Using text featuresΒΆ

DSS provides several builtin ways to handle text features, such as Counts vectorization (See Text variables for more details).

However, for Deep Learning algorithms, you may want to use a Custom preprocessing to build 2-D or 3-D vectors . In that case, you need to write your own processor (See Custom Preprocessing). You can use the TokenizerProcessor provided by DSS:

from dataiku.doctor.deep_learning.preprocessing import TokenizerProcessor

# Defines a processor that tokenizes a text. It computes a vocabulary on all the corpus.
# Then, each text is converted to a vector representing the sequence of words, where each
# element represents the index of the corresponding word in the vocabulary. The result is
# padded with 0 up to the `max_len` in order for all the vectors to have the same length.

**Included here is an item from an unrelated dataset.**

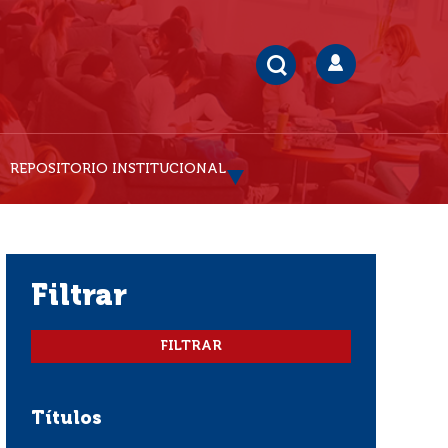
REPOSITORIO INSTITUCIONAL
filtrar
Títulos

#   num_words  - maximum number of words in the vocabulary
#   max_len    - length of each sequence. If the text is longer,
#                it will be truncated, and if it is shorter, it will be padded
#                with 0.
processor = TokenizerProcessor(num_words=10000, max_len=32)

With this example, the output for each text will have a (32) shape. Then, this outptut is sent to a textFeature_preprocessed input, so the corresponding input in the model should look like:

input_text = Input(shape=(32), name="textFeature_preprocessed")

See Deep learning for sentiment (text) analysis for a step-by-step example of this in practice.